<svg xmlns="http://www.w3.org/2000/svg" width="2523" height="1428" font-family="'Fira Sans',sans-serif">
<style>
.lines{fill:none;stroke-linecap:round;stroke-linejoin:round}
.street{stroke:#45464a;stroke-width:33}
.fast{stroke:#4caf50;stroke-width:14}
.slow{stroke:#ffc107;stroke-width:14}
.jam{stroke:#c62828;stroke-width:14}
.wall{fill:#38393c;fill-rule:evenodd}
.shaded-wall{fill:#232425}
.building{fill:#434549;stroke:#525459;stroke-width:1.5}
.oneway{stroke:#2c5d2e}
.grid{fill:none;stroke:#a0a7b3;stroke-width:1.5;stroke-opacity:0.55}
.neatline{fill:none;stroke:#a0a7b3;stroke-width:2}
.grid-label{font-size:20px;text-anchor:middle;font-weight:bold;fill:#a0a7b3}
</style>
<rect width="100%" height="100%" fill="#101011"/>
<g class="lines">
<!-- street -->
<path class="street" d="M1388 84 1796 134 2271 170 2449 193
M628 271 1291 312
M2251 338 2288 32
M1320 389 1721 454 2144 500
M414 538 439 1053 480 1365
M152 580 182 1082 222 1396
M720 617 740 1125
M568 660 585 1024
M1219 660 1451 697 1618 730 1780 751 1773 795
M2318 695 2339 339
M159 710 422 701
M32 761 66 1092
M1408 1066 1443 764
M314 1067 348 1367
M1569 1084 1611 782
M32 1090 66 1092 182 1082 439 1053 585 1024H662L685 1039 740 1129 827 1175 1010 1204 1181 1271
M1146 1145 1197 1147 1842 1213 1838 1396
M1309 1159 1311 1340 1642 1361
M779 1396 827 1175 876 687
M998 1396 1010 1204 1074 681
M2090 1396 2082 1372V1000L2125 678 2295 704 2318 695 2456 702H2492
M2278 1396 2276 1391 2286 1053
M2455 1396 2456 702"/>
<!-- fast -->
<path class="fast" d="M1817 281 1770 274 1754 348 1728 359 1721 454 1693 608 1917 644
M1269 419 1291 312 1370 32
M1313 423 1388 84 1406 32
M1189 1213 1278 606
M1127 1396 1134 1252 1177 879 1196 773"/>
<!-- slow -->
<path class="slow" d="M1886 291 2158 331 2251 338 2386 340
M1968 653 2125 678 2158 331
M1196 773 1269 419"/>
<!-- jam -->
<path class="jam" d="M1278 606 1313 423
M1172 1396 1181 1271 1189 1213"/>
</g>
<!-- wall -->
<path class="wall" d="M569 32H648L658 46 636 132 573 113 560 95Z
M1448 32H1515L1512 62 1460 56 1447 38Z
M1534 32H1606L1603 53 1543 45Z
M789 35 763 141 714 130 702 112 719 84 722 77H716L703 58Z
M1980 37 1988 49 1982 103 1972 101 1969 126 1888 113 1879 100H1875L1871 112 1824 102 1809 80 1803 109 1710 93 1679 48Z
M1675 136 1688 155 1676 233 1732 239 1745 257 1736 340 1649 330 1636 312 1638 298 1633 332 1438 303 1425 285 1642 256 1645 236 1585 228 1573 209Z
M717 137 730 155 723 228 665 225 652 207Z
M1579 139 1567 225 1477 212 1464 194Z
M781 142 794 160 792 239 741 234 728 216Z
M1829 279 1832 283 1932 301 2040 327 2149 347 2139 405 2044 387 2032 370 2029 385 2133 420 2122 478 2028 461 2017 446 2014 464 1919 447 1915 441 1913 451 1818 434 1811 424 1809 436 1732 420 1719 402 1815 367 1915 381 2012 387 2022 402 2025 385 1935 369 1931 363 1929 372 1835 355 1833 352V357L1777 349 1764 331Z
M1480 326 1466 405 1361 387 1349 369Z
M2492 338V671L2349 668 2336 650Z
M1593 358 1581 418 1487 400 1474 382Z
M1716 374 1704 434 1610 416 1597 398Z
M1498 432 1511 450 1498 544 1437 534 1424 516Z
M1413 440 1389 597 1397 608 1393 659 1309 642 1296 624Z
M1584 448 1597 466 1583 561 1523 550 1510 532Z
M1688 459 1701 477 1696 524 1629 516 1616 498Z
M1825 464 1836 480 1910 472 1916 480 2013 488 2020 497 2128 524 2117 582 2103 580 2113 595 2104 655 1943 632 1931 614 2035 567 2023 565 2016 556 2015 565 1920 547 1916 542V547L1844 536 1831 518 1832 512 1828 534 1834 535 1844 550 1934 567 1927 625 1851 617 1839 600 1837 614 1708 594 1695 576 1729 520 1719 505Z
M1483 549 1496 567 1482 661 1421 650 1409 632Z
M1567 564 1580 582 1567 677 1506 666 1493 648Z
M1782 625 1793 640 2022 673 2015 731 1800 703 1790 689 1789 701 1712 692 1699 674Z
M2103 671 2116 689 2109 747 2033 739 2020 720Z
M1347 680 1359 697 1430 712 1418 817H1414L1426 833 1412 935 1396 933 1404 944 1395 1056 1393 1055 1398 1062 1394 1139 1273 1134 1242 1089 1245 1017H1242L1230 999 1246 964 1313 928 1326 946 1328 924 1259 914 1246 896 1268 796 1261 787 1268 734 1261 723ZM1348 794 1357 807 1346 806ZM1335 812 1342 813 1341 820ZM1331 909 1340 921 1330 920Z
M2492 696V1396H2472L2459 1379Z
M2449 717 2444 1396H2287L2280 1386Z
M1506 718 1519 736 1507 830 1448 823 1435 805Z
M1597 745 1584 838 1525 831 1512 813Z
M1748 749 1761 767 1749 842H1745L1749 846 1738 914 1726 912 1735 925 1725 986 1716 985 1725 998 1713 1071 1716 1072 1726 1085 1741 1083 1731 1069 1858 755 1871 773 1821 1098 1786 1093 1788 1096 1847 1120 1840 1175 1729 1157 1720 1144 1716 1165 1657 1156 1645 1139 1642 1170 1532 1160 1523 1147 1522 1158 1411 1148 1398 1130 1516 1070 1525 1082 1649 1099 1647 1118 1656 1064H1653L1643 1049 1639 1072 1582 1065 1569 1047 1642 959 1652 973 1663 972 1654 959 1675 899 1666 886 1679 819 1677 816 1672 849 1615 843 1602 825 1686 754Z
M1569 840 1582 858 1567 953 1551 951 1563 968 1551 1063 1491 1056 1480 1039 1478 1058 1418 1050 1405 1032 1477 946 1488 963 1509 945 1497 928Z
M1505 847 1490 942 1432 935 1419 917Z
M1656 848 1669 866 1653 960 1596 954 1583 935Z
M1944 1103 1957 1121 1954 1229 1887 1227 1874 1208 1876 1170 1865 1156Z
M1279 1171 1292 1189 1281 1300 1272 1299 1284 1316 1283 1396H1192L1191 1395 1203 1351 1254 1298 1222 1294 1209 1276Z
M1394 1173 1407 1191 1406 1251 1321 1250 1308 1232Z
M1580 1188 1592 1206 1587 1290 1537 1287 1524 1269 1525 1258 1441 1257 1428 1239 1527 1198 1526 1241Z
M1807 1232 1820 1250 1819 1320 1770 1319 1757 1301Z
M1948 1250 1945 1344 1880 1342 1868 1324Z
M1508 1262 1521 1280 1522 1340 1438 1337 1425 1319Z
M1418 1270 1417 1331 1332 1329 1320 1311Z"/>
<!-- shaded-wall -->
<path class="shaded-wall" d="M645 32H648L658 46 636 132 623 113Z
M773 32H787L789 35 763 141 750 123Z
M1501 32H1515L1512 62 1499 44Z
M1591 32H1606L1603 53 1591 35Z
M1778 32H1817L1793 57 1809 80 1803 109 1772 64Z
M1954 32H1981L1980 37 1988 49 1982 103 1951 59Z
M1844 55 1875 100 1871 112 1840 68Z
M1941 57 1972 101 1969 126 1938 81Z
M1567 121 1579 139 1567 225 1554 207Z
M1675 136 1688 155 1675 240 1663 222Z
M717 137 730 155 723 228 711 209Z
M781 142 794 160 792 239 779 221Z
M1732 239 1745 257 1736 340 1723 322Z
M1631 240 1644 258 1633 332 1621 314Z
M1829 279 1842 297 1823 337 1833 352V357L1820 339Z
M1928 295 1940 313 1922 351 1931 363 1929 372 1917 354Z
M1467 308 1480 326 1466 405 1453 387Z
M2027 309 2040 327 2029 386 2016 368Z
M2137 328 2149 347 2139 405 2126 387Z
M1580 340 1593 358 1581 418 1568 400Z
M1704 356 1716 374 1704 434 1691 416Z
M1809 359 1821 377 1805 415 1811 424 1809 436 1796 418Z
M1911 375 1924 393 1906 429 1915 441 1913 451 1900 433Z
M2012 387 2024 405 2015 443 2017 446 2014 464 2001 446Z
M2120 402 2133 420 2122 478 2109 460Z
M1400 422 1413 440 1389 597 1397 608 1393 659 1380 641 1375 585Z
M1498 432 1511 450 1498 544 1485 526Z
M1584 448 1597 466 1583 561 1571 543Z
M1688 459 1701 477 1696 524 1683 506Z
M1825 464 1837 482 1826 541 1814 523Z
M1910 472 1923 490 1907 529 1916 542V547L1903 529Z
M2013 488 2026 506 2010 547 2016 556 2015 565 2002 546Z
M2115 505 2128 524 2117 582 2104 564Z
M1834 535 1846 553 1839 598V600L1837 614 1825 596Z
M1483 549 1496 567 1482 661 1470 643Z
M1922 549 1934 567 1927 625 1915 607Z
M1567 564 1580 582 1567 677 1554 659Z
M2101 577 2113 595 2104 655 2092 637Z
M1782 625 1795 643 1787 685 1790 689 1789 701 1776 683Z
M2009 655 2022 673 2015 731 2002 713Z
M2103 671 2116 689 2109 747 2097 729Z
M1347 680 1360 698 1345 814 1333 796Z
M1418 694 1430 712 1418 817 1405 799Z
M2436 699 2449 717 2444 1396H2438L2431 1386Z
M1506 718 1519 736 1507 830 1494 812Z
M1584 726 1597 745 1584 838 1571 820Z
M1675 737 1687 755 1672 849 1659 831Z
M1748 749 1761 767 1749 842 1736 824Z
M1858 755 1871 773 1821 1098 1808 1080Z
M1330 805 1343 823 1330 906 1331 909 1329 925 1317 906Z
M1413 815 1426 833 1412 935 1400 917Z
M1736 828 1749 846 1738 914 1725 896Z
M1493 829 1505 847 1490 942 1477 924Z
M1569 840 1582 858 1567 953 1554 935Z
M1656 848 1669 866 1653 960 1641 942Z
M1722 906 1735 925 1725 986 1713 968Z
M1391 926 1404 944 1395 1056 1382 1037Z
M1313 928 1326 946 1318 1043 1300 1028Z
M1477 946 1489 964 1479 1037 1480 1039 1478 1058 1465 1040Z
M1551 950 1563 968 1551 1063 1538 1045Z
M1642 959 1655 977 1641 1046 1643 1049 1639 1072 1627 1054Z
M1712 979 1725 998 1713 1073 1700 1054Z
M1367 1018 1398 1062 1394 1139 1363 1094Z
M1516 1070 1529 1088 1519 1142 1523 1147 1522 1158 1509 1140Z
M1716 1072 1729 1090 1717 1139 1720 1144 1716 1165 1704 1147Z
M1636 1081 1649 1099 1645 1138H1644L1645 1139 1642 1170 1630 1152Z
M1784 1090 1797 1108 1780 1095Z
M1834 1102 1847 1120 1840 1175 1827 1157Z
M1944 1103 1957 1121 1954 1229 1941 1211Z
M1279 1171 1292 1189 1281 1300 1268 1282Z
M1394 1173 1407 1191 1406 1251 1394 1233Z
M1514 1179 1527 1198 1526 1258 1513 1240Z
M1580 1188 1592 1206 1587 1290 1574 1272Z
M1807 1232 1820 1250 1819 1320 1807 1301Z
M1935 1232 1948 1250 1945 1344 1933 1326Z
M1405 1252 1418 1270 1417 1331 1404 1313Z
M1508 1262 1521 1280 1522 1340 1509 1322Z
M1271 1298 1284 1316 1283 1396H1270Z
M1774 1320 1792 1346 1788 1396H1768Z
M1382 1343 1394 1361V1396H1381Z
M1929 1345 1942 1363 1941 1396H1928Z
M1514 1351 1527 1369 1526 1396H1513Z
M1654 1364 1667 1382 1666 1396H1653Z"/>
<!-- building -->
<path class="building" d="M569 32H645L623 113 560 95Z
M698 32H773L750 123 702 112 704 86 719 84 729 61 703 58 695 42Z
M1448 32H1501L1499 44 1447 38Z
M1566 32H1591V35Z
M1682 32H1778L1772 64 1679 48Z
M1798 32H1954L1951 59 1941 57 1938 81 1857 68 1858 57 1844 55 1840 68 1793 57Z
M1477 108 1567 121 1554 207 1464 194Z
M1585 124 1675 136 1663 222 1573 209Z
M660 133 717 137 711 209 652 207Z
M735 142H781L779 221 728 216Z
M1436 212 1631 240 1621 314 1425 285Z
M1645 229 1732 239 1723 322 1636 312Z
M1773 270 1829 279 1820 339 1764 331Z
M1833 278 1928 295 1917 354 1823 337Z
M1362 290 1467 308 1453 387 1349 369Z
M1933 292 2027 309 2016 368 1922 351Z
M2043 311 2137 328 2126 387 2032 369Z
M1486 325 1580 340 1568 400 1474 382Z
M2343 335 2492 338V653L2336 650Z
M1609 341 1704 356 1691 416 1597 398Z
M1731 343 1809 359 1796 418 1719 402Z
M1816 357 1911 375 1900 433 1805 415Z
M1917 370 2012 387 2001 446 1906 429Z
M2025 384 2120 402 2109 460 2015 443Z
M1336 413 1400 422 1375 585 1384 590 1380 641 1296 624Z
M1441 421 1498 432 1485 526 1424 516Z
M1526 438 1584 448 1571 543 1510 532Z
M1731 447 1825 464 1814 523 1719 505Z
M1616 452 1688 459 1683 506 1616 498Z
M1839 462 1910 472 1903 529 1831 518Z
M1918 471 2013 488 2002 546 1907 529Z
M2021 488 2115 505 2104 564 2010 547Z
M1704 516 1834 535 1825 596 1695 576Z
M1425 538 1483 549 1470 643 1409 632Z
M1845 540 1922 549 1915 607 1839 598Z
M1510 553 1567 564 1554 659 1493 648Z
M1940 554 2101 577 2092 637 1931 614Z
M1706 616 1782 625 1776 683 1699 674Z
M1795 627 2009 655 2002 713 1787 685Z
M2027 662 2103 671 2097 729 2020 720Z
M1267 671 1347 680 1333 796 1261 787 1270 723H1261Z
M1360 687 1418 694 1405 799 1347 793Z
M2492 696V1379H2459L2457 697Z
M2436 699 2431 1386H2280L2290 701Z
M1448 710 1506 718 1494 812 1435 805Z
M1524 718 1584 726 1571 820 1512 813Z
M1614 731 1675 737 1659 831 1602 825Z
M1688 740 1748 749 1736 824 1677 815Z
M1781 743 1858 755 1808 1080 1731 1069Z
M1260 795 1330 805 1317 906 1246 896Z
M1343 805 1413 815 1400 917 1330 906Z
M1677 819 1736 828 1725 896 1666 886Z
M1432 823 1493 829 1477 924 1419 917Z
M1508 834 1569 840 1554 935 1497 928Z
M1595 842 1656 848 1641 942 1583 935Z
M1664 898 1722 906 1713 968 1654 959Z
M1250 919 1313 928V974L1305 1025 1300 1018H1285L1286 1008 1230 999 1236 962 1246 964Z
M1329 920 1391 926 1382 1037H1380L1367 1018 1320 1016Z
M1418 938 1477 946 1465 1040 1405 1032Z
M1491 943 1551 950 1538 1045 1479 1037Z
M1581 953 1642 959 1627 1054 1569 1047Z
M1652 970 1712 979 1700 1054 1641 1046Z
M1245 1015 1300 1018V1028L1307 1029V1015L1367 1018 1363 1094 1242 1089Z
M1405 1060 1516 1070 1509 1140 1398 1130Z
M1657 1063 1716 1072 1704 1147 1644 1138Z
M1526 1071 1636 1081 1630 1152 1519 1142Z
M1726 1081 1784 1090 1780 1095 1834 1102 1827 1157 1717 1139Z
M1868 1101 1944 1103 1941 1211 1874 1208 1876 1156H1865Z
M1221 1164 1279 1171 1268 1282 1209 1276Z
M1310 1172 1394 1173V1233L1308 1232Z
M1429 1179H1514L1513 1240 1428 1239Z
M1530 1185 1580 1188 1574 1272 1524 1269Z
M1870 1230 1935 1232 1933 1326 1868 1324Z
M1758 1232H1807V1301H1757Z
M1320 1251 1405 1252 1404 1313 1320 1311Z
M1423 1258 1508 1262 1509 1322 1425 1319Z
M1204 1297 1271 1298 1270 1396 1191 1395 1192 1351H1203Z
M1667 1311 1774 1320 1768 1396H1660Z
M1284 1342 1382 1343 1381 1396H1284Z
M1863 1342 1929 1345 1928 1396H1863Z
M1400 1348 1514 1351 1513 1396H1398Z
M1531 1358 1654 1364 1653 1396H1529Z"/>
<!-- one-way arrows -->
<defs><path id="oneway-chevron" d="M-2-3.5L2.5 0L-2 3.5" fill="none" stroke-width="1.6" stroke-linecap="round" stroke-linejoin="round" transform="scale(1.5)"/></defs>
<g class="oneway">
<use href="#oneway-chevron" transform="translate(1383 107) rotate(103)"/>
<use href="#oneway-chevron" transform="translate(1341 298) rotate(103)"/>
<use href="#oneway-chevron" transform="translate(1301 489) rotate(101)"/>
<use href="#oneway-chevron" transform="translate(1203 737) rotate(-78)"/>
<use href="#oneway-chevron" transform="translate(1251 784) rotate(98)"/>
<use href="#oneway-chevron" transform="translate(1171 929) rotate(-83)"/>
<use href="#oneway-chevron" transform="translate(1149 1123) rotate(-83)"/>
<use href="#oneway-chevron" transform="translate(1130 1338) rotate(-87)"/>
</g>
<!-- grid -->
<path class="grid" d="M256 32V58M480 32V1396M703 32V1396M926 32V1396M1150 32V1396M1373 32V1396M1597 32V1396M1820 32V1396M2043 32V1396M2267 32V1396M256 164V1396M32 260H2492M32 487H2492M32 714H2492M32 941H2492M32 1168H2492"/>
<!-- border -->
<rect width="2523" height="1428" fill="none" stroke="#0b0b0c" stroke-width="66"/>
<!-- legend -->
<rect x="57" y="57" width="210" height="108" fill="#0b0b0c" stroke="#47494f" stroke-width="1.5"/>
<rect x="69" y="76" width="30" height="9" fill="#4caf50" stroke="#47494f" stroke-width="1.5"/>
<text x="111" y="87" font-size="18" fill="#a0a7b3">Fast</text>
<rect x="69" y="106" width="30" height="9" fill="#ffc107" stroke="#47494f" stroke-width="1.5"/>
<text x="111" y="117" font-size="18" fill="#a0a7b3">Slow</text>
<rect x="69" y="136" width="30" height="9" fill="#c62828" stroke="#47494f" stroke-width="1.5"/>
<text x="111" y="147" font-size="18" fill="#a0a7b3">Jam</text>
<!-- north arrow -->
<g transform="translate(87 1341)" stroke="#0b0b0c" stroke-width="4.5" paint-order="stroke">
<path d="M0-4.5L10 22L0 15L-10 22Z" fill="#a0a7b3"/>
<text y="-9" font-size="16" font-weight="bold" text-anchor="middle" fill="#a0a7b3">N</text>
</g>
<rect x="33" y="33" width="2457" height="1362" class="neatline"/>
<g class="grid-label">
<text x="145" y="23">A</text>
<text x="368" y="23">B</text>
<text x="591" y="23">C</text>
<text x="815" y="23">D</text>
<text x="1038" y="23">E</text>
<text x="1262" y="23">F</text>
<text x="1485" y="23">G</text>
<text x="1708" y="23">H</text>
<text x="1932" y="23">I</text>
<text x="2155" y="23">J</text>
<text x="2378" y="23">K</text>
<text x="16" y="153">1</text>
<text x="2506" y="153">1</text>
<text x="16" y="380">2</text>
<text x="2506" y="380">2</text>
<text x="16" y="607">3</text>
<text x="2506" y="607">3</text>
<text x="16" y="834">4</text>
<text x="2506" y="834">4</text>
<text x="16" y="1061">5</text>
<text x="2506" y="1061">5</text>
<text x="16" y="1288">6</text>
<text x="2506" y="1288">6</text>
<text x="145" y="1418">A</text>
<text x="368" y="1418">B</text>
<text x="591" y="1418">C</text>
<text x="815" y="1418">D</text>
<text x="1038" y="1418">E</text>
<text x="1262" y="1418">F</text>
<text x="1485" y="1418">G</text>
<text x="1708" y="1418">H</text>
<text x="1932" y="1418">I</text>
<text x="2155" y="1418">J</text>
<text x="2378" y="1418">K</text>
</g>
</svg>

> _Work required_: In the records above, find each line with the word "lines" and copy it out.

> _Written response_:
.lines{fill:none;stroke-linecap:round;stroke-linejoin:round}
<g class="lines">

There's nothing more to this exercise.